Article Text
Abstract
Background CRC remains the 2nd most common cause of cancer-related death in the US. Hepatic metastases develop in 20–50% of CRC patients.1 Median overall survival (OS) of patients with metastatic CRC is poor, even with the advent of biologics. A high density of CRC-infiltrating effector cytotoxic T lymphocytes (Teff; CTL) is known to predict long-term outcomes and the responsiveness of tumors to immune checkpoint inhibitors (ICI). In our ex vivo tumor explant models and CRC-bearing experimental animals, the combination of toll-like receptor-3 (TLR3) ligands with interferon (IFN)-α with cyclooxygenase (COX)-2 inhibitors resulted in increased production of Teff attracting chemokines CXCL10 and CCL5, along with suppression of regulatory T cells (Treg) attracting chemokine, CCL22 in the tumor microenvironment.2,3 A combination of all three factors was needed to uniformly elevate the desirable chemokines and counteract CCL22 induction. Based on these studies and on prior clinical safety data, we developed this phase IIa study combining IFNα2b, celecoxib (COX-2 inhibitor) and rintatolimod (selective TLR3 agonist) as a chemokine-modulating (CKM) regimen for CRC patients with unresectable liver-metastatic disease. We aim to study the immunological impact, potential clinical efficacy and safety of this CKM regimen in a non-randomized, single-arm prospective phase II trial.

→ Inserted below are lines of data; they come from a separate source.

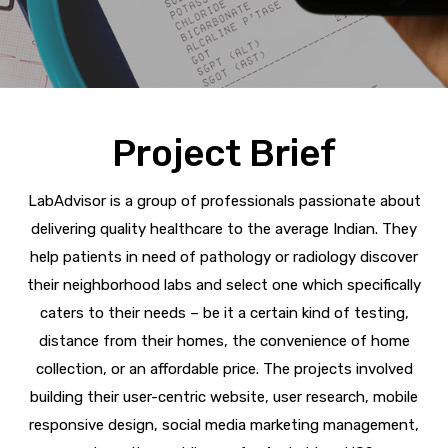
Project Brief
LabAdvisor is a group of professionals passionate about
delivering quality healthcare to the average Indian. They
help patients in need of pathology or radiology discover
their neighborhood labs and select one which specifically
caters to their needs – be it a certain kind of testing,
distance from their homes, the convenience of home
collection, or an affordable price. The projects involved
building their user-centric website, user research, mobile
responsive design, social media marketing management,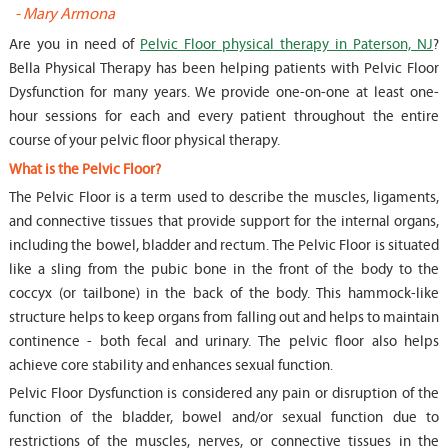
-
Mary Armona
-
Are you in need of
Pelvic Floor physical therapy in Paterson, NJ
?
Bella Physical Therapy has been helping patients with Pelvic Floor
Dysfunction for many years. We provide one-on-one at least one-
hour sessions for each and every patient throughout the entire
course of your pelvic floor physical therapy.
What is the Pelvic Floor?
The Pelvic Floor is a term used to describe the muscles, ligaments,
and connective tissues that provide support for the internal organs,
including the bowel, bladder and rectum. The Pelvic Floor is situated
like a sling from the pubic bone in the front of the body to the
coccyx (or tailbone) in the back of the body. This hammock-like
structure helps to keep organs from falling out and helps to maintain
continence - both fecal and urinary. The pelvic floor also helps
achieve core stability and enhances sexual function.
Pelvic Floor Dysfunction is considered any pain or disruption of the
function of the bladder, bowel and/or sexual function due to
restrictions of the muscles, nerves, or connective tissues in the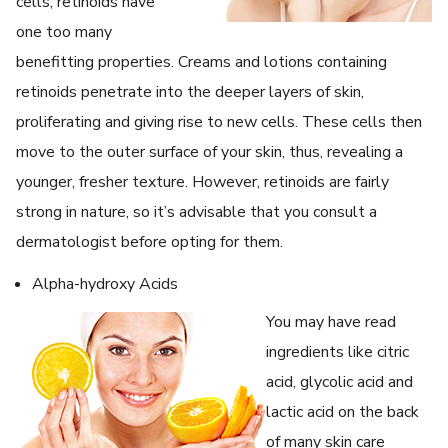
cells, retinoids have
one too many
benefitting properties. Creams and lotions containing
retinoids penetrate into the deeper layers of skin,
proliferating and giving rise to new cells. These cells then
move to the outer surface of your skin, thus, revealing a
younger, fresher texture. However, retinoids are fairly
strong in nature, so it’s advisable that you consult a
dermatologist before opting for them.
Alpha-hydroxy Acids
You may have read
ingredients like citric
acid, glycolic acid and
lactic acid on the back
of many skin care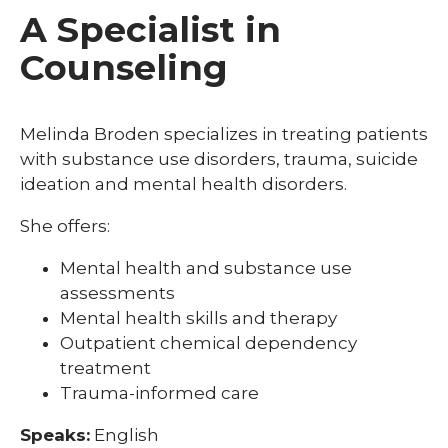
A Specialist in
Counseling
Melinda Broden specializes in treating patients
with substance use disorders, trauma, suicide
ideation and mental health disorders.
She offers:
Mental health and substance use
assessments
Mental health skills and therapy
Outpatient chemical dependency
treatment
Trauma-informed care
Speaks:
English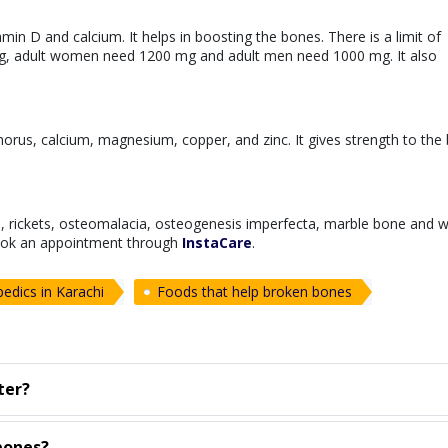
min D and calcium. It helps in boosting the bones. There is a limit of
mg, adult women need 1200 mg and adult men need 1000 mg. It also
horus, calcium, magnesium, copper, and zinc. It gives strength to the
s, rickets, osteomalacia, osteogenesis imperfecta, marble bone and 
ok an appointment through
InstaCare
.
edics in Karachi
Foods that help broken bones
ter?
bones?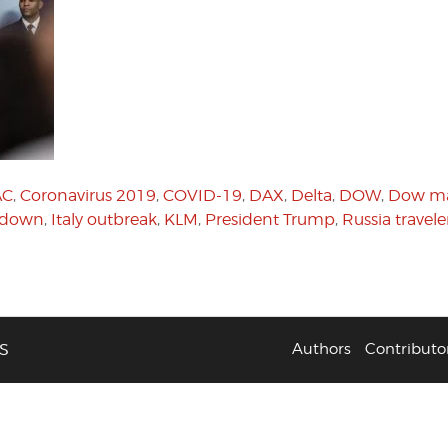
AC
,
Coronavirus 2019
,
COVID-19
,
DAX
,
Delta
,
DOW
,
Dow ma
ckdown
,
Italy outbreak
,
KLM
,
President Trump
,
Russia travele
S
Authors
Contributo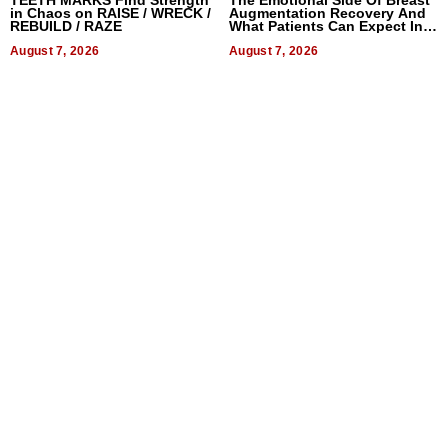
in Chaos on RAISE / WRECK /
Augmentation Recovery And
REBUILD / RAZE
What Patients Can Expect In
2026
August 7, 2026
August 7, 2026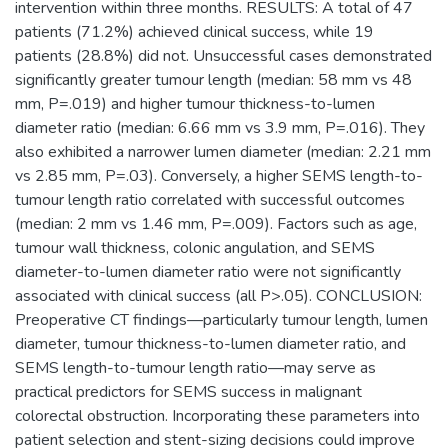
intervention within three months. RESULTS: A total of 47
patients (71.2%) achieved clinical success, while 19
patients (28.8%) did not. Unsuccessful cases demonstrated
significantly greater tumour length (median: 58 mm vs 48
mm, P=.019) and higher tumour thickness-to-lumen
diameter ratio (median: 6.66 mm vs 3.9 mm, P=.016). They
also exhibited a narrower lumen diameter (median: 2.21 mm
vs 2.85 mm, P=.03). Conversely, a higher SEMS length-to-
tumour length ratio correlated with successful outcomes
(median: 2 mm vs 1.46 mm, P=.009). Factors such as age,
tumour wall thickness, colonic angulation, and SEMS
diameter-to-lumen diameter ratio were not significantly
associated with clinical success (all P>.05). CONCLUSION:
Preoperative CT findings—particularly tumour length, lumen
diameter, tumour thickness-to-lumen diameter ratio, and
SEMS length-to-tumour length ratio—may serve as
practical predictors for SEMS success in malignant
colorectal obstruction. Incorporating these parameters into
patient selection and stent-sizing decisions could improve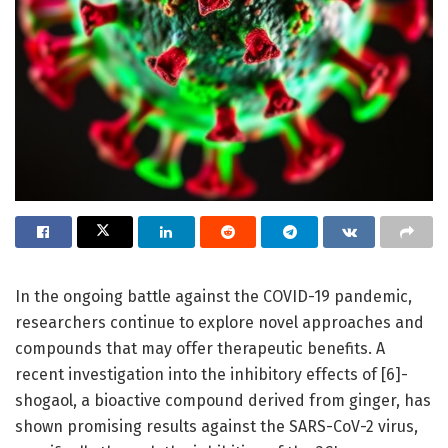
In the ongoing battle against the COVID-19 pandemic,
researchers continue to explore novel approaches and
compounds that may offer therapeutic benefits. A
recent investigation into the inhibitory effects of [6]-
shogaol, a bioactive compound derived from ginger, has
shown promising results against the SARS-CoV-2 virus,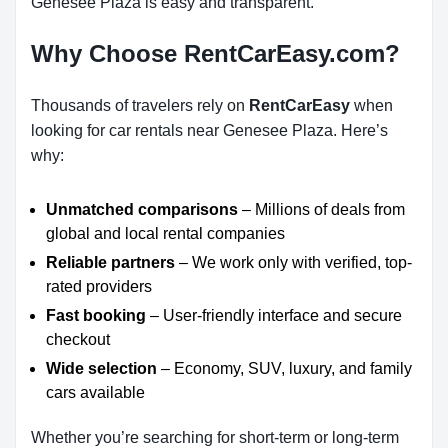
Genesee Plaza is easy and transparent.
Why Choose RentCarEasy.com?
Thousands of travelers rely on
RentCarEasy
when
looking for car rentals near Genesee Plaza. Here’s
why:
Unmatched comparisons
– Millions of deals from
global and local rental companies
Reliable partners
– We work only with verified, top-
rated providers
Fast booking
– User-friendly interface and secure
checkout
Wide selection
– Economy, SUV, luxury, and family
cars available
Whether you’re searching for short-term or long-term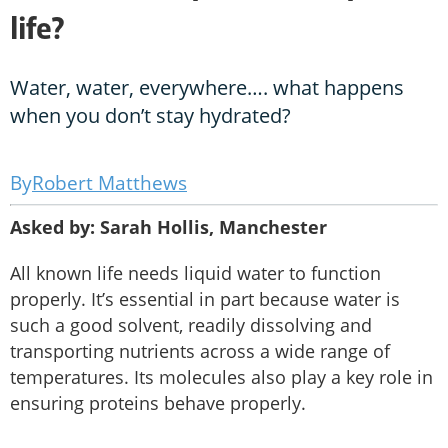
life?
Water, water, everywhere…. what happens
when you don’t stay hydrated?
Robert Matthews
Asked by: Sarah Hollis, Manchester
All known life needs liquid water to function
properly. It’s essential in part because water is
such a good solvent, readily dissolving and
transporting nutrients across a wide range of
temperatures. Its molecules also play a key role in
ensuring proteins behave properly.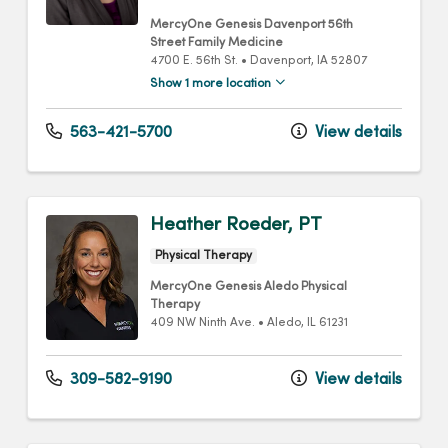
MercyOne Genesis Davenport 56th
Street Family Medicine
4700 E. 56th St.
•
Davenport,
IA
52807
Show 1 more location
563-421-5700
View details
Heather Roeder, PT
Physical Therapy
MercyOne Genesis Aledo Physical
Therapy
409 NW Ninth Ave.
•
Aledo,
IL
61231
309-582-9190
View details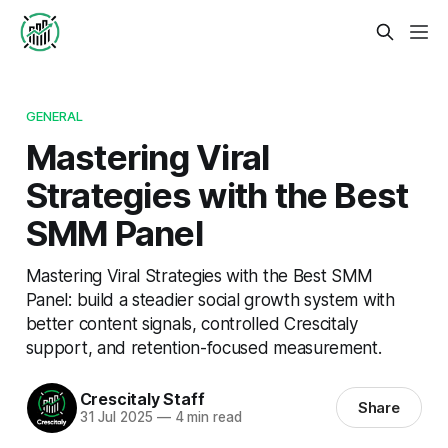
GENERAL
Mastering Viral
Strategies with the Best
SMM Panel
Mastering Viral Strategies with the Best SMM
Panel: build a steadier social growth system with
better content signals, controlled Crescitaly
support, and retention-focused measurement.
Crescitaly Staff
Share
31 Jul 2025
—
4 min read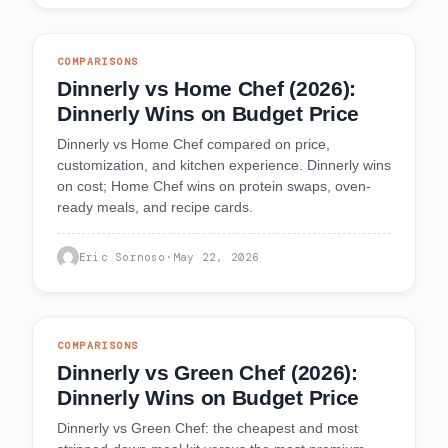
COMPARISONS
Dinnerly vs Home Chef (2026):
Dinnerly Wins on Budget Price
Dinnerly vs Home Chef compared on price,
customization, and kitchen experience. Dinnerly wins
on cost; Home Chef wins on protein swaps, oven-
ready meals, and recipe cards.
Eric Sornoso
·
May 22, 2026
COMPARISONS
Dinnerly vs Green Chef (2026):
Dinnerly Wins on Budget Price
Dinnerly vs Green Chef: the cheapest and most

Methods Eligible patients have recurrent/metastatic unresectable CRC with hepatic metastases that are amenable to biopsy. Enrolled patients have prior treatment with or contra-indication to a fluoropyrimidine, irinotecan, oxaliplatin, anti-VEGF treatment, and an anti-EGFR targeted therapy (if RAS wt), as well as a PD-1 or PD-L1 targeted drug if MSI-H/dMMR. Patients receive celecoxib (200 mg orally PO BID), IFNα2b IV (20 million units/m2 IV QD), and rintatolimod (200 mg IV QD) on days 1, 2, 3, 8, 9, 10, 15, 16 and 17 in the absence of disease progression or unacceptable toxicity. Response assessment via liver biopsies (pre-treatment and on D20) and CT imaging (RECIST v1.1) on D46. If stable disease/response is demonstrated during repeat CT imaging, patients will continue to follow-up with CT imaging q8 weeks until progression, clinical deterioration, or withdrawal from the study. Primary endpoint assessment compares the change in CD8+ T-cells before treatment, with that seen post-treatment (measured by quantitative RT-PCR and expressed as a ratio of CD8α to a housekeeping gene). Secondary endpoints include objective response rate and safety profile. Subjects are monitored continuously for safety, based on Bayesian analysis. Exploratory endpoints include progression-free survival and overall survival. With a sample size of n=12 evaluable pts, the study design has a 90% power to detect a 0.77 standard deviation increase (pre- to post treatment) at a significance level of 0.1.
Results N/A
Conclusions N/A
Trial Registration ClinicalTrials. gov Identifier: NCT03403634.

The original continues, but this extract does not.